* [WHAT IS REQUIRED]:
Your task is to transcribe the material that follows, line by line and exactly.

---

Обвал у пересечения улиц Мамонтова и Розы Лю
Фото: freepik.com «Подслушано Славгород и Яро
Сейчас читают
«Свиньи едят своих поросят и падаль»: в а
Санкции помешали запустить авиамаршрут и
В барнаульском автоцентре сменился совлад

---

* [YOUR RESPONSE]:
Обвал у пересечения улиц Мамонтова и Розы Лю
Фото: freepik.com «Подслушано Славгород и Яро
Сейчас читают
«Свиньи едят своих поросят и падаль»: в а
Санкции помешали запустить авиамаршрут и
В барнаульском автоцентре сменился совлад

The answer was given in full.